It's a little strange for a Brewers fan like myself to be religiously checking Detroit Tigers boxscores. But here I am, checking nightly to see if Chris Shelton went deep again. As most of you know, the Tigers and the Brewers--twin trendy sleeper picks for the '06 playoffs--have been neck and neck for the Major League home run lead for a couple of weeks now.
After Saturday, Milwaukee and Detroit were knotted with 56 dingers apiece. But Sunday's thriller at Miller sent the Brewers into sole possession of the lead: Damian Miller, Rickie Weeks, and Bill Hill hit #57, 58, and 59, respectively. Which got me thinking--didn't some wannabe pundit predict the Crew's home run totals a while back?
Indeed I did. Check out this discussion from Spring Training when Jacob floated the idea that the Crew could mash 230 dingers. I tried a more realistic approach, but still came up with 212, while ZiPS, friend of regression in all its forms, figured a still more conservative 193.
As of yesterday's game, with 59 clouts in 38 games, Milwaukee's on a pace for 252. That's a few short of the Major League record of 264, set by the 1997 Mariners, but just above the National League record of 249, established by the 2000 Astros.
That's the all-time record, folks. Let's take a look at the projections from our thread in March, with each player's 2006 pace tacked on to show where we came up short:
As always, it's foolish to take projections like these (basically just multiplying each player's current totals by 4 and change) too seriously. I don't believe Carlos Lee is going to hit 64 HRs any more than I think Damian Miller will finish the year hitting .335. But aside from El Caballo projecting to have the fifth-best single-season home run total ever, are any of those other number all that far-fetched? Jacob made the same point about his 220 figures--now, you can claim that 250 is plausible.

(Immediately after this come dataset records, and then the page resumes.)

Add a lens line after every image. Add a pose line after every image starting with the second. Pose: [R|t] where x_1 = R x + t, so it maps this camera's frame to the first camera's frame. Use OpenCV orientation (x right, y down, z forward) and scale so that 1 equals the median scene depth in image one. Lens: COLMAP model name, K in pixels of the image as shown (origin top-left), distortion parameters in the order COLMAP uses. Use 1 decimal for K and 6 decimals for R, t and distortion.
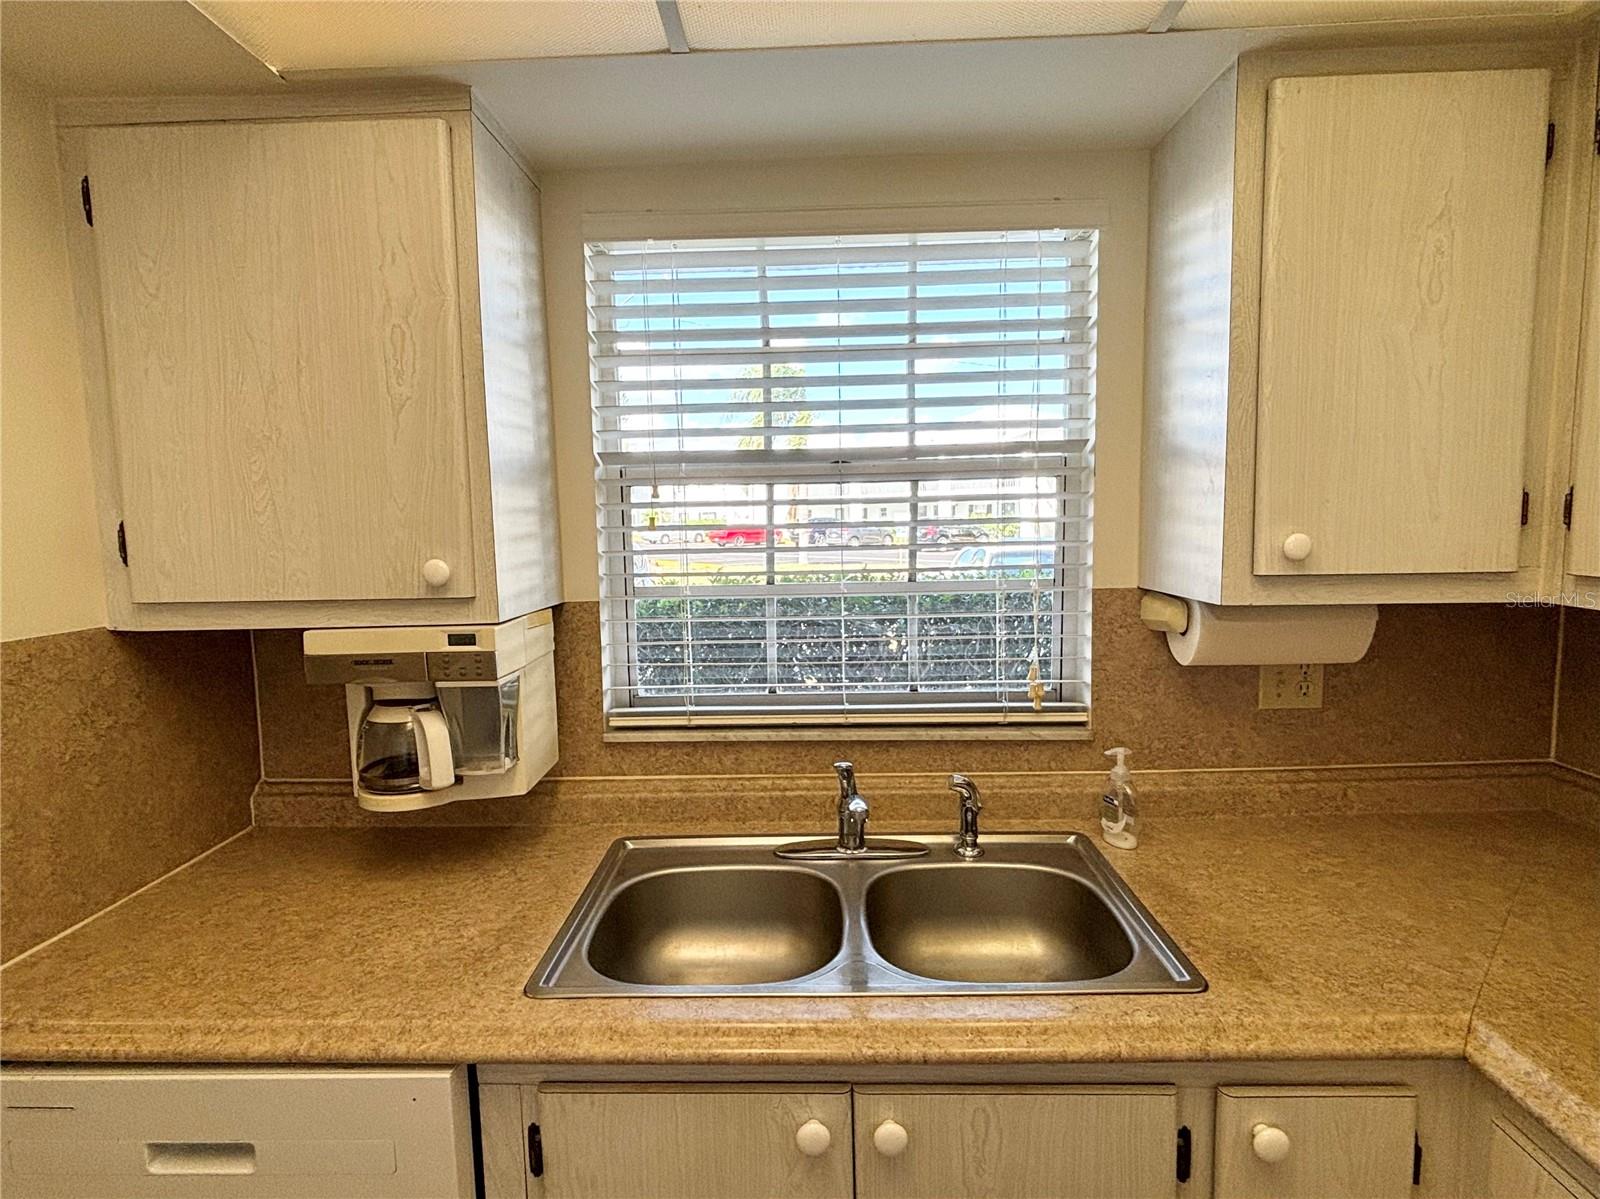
lens RADIAL K [[778.6, 0, 790.8], [0, 778.6, 596.3], [0, 0, 1]] dist [-0.009741, -0.002327]
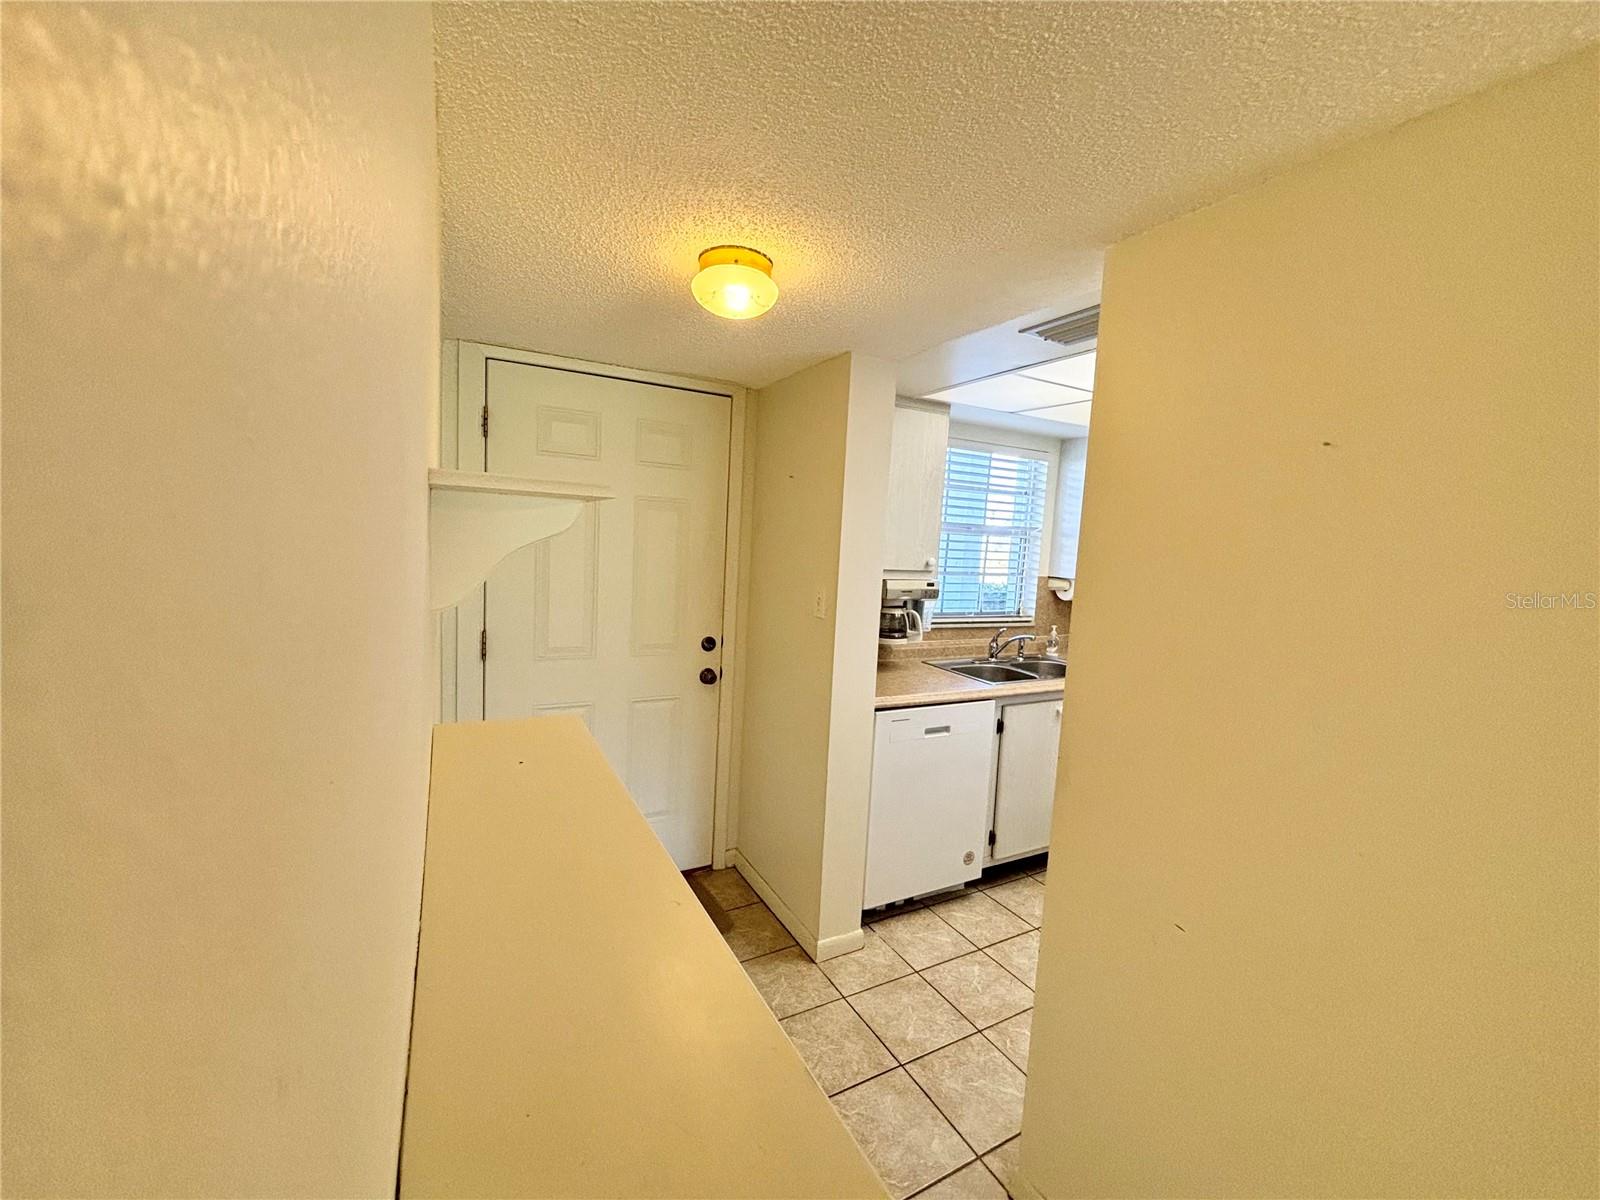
lens RADIAL K [[644.4, 0, 800.3], [0, 644.4, 594.5], [0, 0, 1]] dist [-0.000668, 0.000671]
pose [[0.862738, 0.018469, 0.505313, -1.862819], [-0.016573, 0.999829, -0.008248, 0.108289], [-0.505379, -0.001259, 0.862897, -0.778951]]
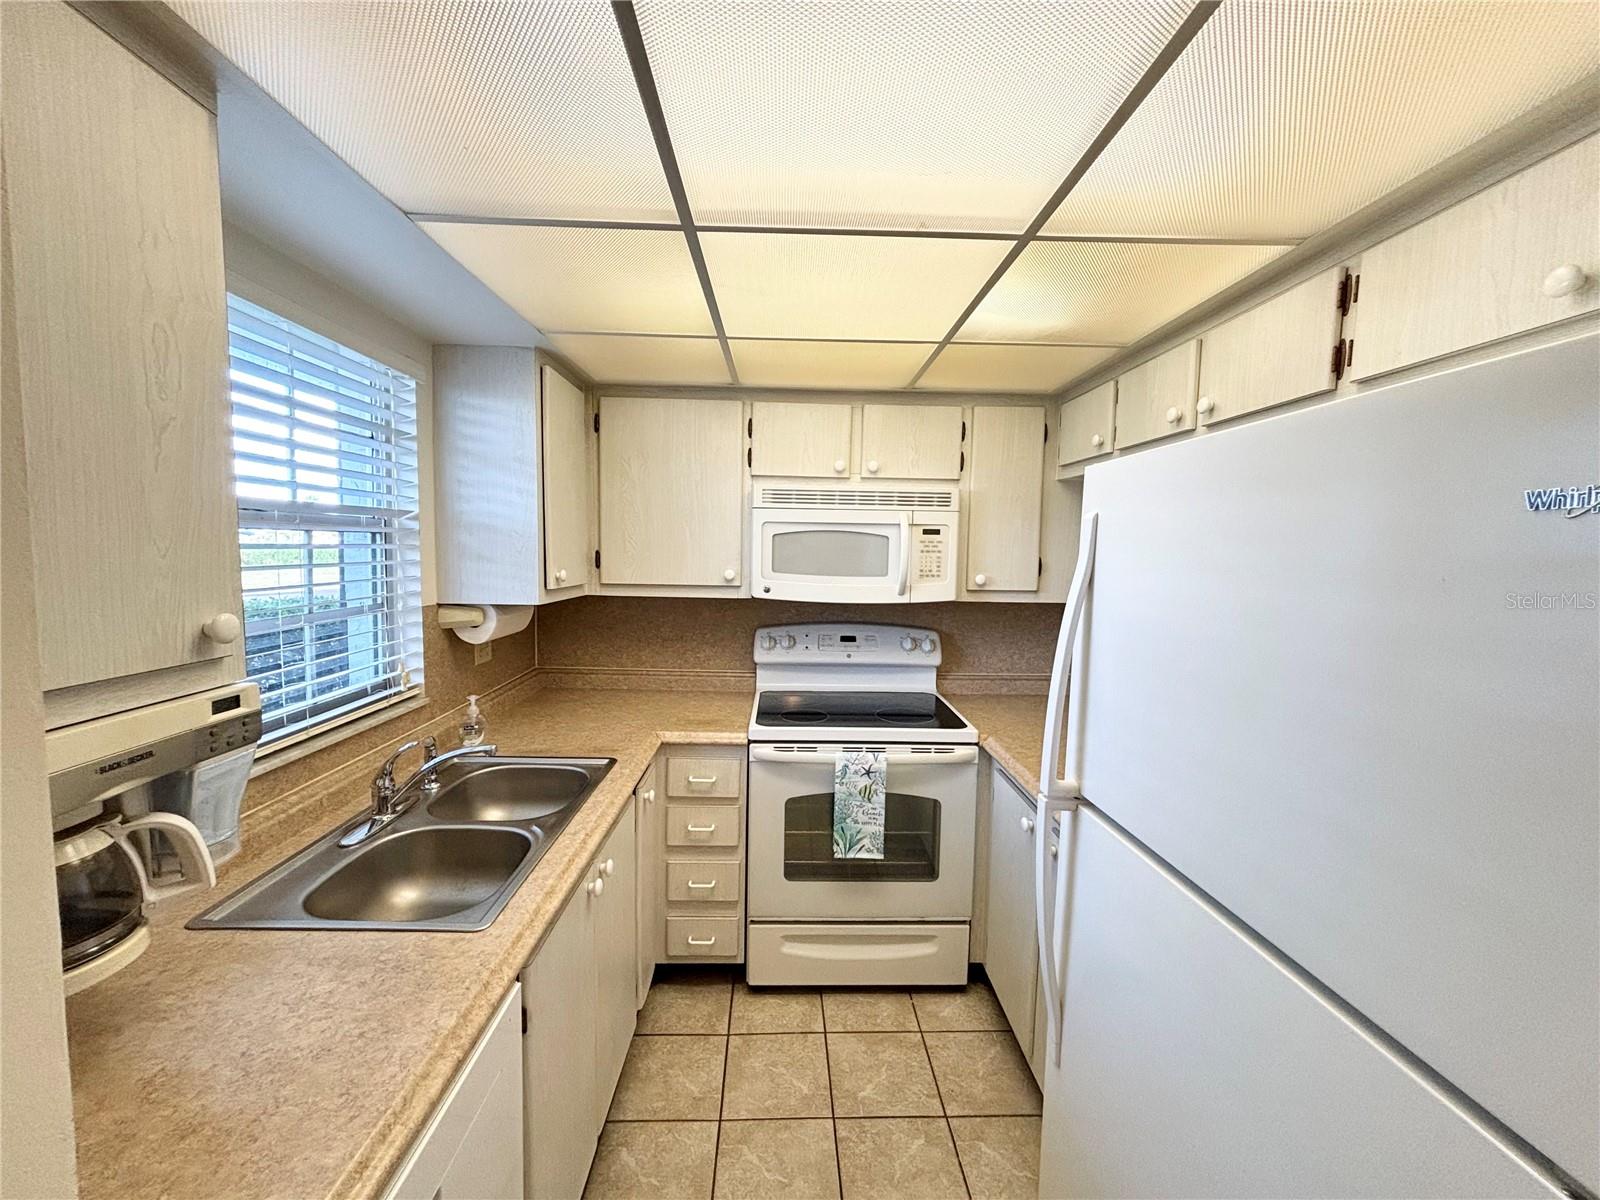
lens RADIAL K [[644.4, 0, 805.6], [0, 644.4, 601.6], [0, 0, 1]] dist [-0.000668, 0.000671]
pose [[-0.061274, -0.062911, 0.996136, -1.043645], [0.082456, 0.994281, 0.067866, -0.048470], [-0.994709, 0.086296, -0.055736, 0.338498]]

After Lee, the biggest "overachiever" is Bill Hall. Could he really hit 34? I wouldn't put money on it, but if he keeps playing every day, I'd have to get pretty good odds to bet against it, too. Hardy and Miller are the other Brewers on conspicuous '06 paces. I'm not sure the Brewers are best off by Hardy swinging the bat like someone hitting 20-25 homers, but I wouldn't be surprised if he did it. And Damian? Until somebody shows me a birth certificate for that guy, I'm just going to assume he's 27 years old and hitting his prime.

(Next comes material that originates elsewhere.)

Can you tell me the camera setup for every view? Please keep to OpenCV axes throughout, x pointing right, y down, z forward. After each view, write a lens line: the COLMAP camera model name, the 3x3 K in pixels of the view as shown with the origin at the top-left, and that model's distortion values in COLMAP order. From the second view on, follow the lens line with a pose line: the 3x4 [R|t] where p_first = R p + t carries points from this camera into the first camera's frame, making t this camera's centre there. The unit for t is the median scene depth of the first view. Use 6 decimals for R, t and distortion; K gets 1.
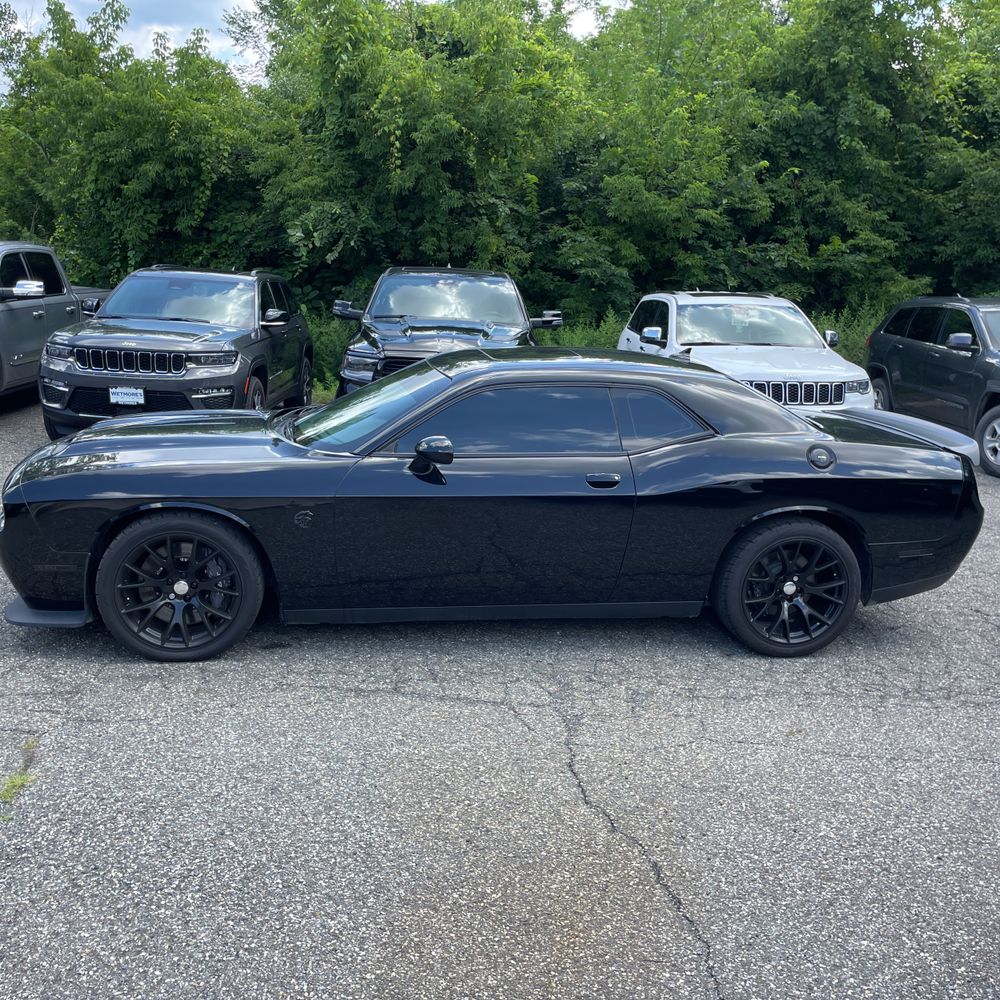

Amazingly, this set of numbers has some notable underperformers. Brady Clark is going to break out of this slump, at least a little. He'll get to 10 homers. I was the most conservative on Corey Hart, but obviously he's not going to hit 8, 10, 17, or 19 homers for the Brewers when he's on the Nashville roster.
Back in March, this discussion started when Jacob wanted to make that point that, with a team like the 2006 Brewers, having speed at the top of the order doesn't matter much. One could extend the argument to all sorts of small-ball tactics: why sac bunt with anybody other than the pitcher when he's almost as likely to hit for extra bases as he is to successfully advance the runner?
Similarly, these numbers are a nice reminder to keep our wits about us when Jenkins, Hall, or Weeks (or, frankly, just about anybody on this team) goes into a 3- or 4-day funk, seemingly striking out every time up. Both the '97 Mariners and '00 Astros were big-time strikeout teams too. The Mariners rode their 264-dinger offense to a division title, while the '00 Astros were hamstrung by the worst pitching staff in the league, ending at 72-90.
The real pressing issue, though, is what to call this second incarnation of Harvey's Wallbangers. The San Diego announcers were speculating last week on some possibilities, bringing up (and tossing out, thank heavens) "Ned's Knockers" and "Yost's Yakkers." If the Crew continues to set the Major League pace in home runs, we'll need something a whole lot catchier than that.
Update [2006-5-15 12:55:39 by battlekow]: I put in Baseball Prospectus' PECOTA projections as well. At 190, they're on the low side.